Dr. A. Ahmad Ginanjar Sya’ban untuk kesekian kalinya kembali berkunjung ke Ma’had Aly Amtsilati. Kedatangan beliau kali ini ditemani oleh Dr. Ahmad Ubaidillah yang berasal dari negara tetangga, Singapura.
Selain berkunjung ke Ma’had Aly Amtsilati, beliau berdua juga menyempatkan diri untuk bertemu dengan pengasuh Pondok Pesantren Darul Falah Amtsilati, yakni K.H. Taufiqul Hakim. Pertemuan pada Sabtu pagi, 22 Agustus 2026, di Gedung Pasujudan tersebut diawali dengan pra acara dari grup rebana El Falah Amtsilati.
Setelah para tamu dan K.H. Taufiqul Hakim hadir di Gedung Pasujudan, acara dilanjutkan dengan pembukaan oleh MC, kemudian demonstrasi Amtsilati dan Fathul Ajib Kholis.
Fathul Ajib Kholis sendiri adalah metode cara cepat baca kitab Fathul Qorib yang menggabungkan bahasa Jawa, Indonesia, dan Inggris dalam memberikan makna pada lafaz-lafaz Arab tersebut. Prof. Ginanjar dan Dr. Ubaidillah menyaksikan langsung demonstrasi para santri yang masih berusia sangat muda.
Dr. Ginanjar menuturkan kedatangannya ke Amtsilati untuk menemani Dr. Ubaidillah, seorang ulama dan dosen muda di universitas Islam pertama di Singapura yang menjadi dewan perwakilan agama Islam Singapura serta penerjemah muda di Singapura.
Dr. Ubaidillah sedang menimba keberkahan mata air pesantren di Indonesia, apalagi di Amtsilati yang menjadi menara penting pendidikan kitab kuning.
Dalam sesi demonstrasi Fathul Ajib Kholis, Dr. Ubaidillah sempat berbisik kepada Dr. Ginanjar, ’’anak-anak kecil ini kalau ke Singapura langsung jadi syaikh ini,’’ tutur beliau saking terkagumnya dengan keahlian santri yang bisa membaca Fathul Qorib dengan bahasa Inggris. Beliau berharap metode ini bisa dikembangkan dan Amtsilati bisa menjadi kiblat Islam internasional.
Bahkan, saking terkagumnya Dr. Ubaidillah terhadap anak-anak demonstrasi tersebut, ia tidak menyebut sebagai calon ulama, tetapi sebagai ulama muda.

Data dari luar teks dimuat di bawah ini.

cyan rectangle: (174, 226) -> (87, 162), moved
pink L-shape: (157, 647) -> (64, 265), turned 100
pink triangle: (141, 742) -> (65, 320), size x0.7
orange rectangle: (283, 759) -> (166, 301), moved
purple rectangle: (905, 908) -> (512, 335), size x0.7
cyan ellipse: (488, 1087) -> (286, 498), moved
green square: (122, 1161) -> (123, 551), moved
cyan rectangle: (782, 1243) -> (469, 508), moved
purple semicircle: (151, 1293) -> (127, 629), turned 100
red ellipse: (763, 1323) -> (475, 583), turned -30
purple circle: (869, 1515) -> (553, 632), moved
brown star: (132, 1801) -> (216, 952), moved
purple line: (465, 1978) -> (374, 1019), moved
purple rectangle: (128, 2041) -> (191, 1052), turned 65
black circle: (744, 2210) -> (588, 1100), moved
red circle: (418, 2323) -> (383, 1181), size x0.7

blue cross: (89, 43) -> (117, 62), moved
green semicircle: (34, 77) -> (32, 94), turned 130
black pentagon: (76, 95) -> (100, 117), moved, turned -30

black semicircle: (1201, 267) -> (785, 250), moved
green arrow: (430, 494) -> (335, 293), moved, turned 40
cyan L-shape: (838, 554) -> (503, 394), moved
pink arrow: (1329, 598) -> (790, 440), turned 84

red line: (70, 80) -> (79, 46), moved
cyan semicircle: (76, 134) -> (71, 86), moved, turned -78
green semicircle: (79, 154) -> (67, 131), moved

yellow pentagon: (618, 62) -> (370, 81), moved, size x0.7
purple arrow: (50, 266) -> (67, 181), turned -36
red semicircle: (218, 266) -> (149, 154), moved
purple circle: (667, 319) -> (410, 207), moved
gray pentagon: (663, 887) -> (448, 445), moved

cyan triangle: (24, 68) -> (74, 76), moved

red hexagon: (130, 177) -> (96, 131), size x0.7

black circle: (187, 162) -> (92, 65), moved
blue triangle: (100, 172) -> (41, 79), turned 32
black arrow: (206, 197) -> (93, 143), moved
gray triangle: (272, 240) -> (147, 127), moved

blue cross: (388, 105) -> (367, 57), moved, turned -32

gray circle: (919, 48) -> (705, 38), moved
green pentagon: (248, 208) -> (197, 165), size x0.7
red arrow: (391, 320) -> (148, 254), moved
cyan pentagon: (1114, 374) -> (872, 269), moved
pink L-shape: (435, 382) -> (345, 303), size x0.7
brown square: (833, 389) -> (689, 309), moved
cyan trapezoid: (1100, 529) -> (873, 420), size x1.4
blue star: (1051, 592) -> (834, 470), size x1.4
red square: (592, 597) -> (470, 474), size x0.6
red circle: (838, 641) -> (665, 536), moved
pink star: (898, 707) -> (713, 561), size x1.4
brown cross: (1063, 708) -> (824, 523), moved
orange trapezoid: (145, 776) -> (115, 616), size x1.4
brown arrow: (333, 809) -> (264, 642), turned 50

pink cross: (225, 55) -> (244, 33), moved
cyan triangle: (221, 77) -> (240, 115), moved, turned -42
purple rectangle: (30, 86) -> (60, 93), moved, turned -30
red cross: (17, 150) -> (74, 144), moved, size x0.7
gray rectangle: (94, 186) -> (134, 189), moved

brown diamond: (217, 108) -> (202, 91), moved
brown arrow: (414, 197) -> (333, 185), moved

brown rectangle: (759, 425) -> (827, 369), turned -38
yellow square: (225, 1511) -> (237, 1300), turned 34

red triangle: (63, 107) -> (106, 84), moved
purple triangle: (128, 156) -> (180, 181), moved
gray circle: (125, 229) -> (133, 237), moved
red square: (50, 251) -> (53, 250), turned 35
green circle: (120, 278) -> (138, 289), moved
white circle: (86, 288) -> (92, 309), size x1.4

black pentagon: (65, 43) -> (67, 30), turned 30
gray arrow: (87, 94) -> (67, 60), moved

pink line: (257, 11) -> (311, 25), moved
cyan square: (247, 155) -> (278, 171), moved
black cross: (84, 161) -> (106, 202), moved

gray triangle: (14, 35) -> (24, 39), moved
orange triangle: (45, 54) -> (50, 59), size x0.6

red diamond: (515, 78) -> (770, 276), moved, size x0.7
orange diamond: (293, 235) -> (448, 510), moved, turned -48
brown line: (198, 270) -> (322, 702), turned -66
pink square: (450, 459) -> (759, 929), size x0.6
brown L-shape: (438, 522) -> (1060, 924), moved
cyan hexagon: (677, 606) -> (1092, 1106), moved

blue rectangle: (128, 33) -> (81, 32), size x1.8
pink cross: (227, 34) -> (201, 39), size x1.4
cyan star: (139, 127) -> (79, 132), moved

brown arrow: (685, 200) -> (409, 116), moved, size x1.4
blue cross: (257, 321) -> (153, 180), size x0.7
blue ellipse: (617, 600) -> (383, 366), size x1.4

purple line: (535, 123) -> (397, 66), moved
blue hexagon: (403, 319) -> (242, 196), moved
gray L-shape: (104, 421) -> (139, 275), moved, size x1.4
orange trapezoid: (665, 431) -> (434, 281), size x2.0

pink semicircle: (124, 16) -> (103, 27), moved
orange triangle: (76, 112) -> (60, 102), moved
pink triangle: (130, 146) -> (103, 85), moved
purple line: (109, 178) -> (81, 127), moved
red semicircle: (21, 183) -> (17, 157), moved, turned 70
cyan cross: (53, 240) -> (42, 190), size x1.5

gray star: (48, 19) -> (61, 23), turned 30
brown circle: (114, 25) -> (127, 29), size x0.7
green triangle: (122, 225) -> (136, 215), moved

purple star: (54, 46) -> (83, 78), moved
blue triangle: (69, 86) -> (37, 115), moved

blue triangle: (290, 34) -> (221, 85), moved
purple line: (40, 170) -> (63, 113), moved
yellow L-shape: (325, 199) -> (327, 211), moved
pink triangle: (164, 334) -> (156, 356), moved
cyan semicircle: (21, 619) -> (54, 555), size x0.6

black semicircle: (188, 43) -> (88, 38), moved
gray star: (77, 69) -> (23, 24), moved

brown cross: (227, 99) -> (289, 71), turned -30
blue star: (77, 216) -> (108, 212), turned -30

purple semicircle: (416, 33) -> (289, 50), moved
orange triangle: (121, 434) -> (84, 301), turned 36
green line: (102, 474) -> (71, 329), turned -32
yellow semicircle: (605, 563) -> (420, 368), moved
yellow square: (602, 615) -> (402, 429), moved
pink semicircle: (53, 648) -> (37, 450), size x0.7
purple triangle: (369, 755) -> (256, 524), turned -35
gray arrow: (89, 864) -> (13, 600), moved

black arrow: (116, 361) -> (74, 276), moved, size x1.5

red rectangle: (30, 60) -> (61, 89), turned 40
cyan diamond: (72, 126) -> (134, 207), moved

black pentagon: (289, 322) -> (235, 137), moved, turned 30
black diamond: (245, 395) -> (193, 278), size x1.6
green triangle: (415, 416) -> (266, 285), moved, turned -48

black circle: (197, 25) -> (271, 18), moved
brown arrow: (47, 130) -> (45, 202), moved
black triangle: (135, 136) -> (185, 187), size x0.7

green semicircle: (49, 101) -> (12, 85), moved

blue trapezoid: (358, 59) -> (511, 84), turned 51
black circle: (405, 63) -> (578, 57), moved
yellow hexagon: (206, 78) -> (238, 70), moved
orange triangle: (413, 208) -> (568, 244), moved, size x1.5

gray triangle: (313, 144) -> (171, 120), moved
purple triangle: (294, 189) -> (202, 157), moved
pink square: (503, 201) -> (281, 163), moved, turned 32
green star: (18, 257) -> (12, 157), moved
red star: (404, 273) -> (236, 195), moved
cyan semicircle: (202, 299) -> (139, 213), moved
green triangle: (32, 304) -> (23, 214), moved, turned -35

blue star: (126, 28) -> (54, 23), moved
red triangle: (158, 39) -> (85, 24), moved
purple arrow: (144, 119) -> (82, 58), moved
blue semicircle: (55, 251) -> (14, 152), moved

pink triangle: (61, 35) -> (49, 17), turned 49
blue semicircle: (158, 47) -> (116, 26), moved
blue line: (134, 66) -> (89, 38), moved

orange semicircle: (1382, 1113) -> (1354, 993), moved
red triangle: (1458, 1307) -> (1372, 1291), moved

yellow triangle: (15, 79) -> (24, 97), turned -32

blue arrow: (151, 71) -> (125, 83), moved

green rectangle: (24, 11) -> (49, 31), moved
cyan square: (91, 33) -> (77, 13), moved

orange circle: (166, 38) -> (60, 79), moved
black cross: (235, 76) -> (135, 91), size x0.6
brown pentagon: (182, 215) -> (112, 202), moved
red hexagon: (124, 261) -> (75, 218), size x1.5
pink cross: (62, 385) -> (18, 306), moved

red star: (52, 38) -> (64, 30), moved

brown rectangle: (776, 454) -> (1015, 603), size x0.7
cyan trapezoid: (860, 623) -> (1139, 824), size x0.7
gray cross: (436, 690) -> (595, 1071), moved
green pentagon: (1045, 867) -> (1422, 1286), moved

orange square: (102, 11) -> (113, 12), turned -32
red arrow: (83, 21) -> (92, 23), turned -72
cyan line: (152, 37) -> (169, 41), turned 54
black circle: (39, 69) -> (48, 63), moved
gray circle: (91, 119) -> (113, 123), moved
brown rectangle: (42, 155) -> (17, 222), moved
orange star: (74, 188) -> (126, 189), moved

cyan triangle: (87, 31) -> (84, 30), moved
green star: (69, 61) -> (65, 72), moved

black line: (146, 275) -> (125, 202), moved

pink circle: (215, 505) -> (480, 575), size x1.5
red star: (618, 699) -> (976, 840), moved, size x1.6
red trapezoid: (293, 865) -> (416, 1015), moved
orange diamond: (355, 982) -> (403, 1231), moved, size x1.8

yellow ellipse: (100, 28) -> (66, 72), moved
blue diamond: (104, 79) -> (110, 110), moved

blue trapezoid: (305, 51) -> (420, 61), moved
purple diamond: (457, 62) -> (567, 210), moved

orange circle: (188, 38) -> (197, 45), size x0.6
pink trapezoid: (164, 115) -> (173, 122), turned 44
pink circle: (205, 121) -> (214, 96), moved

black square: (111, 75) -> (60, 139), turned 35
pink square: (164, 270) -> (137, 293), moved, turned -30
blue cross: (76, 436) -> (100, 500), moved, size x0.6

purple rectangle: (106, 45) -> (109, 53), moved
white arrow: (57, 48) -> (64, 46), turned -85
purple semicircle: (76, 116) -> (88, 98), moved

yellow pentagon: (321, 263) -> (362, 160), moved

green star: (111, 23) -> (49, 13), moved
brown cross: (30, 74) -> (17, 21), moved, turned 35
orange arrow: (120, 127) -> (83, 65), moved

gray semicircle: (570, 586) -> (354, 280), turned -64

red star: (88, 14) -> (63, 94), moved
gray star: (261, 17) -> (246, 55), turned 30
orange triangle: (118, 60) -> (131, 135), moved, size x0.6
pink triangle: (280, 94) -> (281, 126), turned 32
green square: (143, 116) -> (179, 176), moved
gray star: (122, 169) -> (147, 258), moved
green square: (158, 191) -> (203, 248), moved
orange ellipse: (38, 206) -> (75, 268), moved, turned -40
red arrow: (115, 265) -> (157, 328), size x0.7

Sesi selanjutnya yaitu sambutan dan mauizah hasanah K.H. Taufiqul Hakim. Yai Taufiq memberikan ucapan selamat datang kepada Dr. Ginanjar dan Dr. Ubaidillah serta menceritakan perjuangan beliau saat mondok dan awal mula membuat Amtsilati. Setelah itu, beliau memperkenalkan kitab As-Shifatul Madzmumah dan As-Shifatul Karimah sebagai bagian dari pendidikan pembentukan karakter mulia.
Yai Taufiq menekankan ’’dengan metode Fathul Ajib Kholis ini akan mencetak generasi emas bukan generasi lemas,’’ tutur beliau.
Setelah sesi sambutan dan mauizah hasanah selesai, acara kemudian dilanjutkan dengan sesi foto bersama. Dr. A. Ahmad Ginanjar Sya’ban, Dr. Ahmad Ubaidillah, K.H. Taufiqul Hakim, serta para santri yang mengikuti kegiatan berfoto bersama sebagai dokumentasi atas kunjungan dan silaturahmi tersebut.
Setelah sesi foto bersama, acara kemudian ditutup dengan doa penutup. Doa dipanjatkan sebagai bentuk rasa syukur atas terselenggaranya kegiatan serta sebagai harapan agar silaturahmi dan kunjungan tersebut membawa keberkahan bagi Ma’had Aly Amtsilati, Pondok Pesantren Darul Falah Amtsilati, serta seluruh pihak yang hadir. Dengan doa tersebut, rangkaian kunjungan Dr. A. Ahmad Ginanjar Sya’ban dan Dr. Ahmad Ubaidillah di Ma’had Aly Amtsilati resmi berakhir.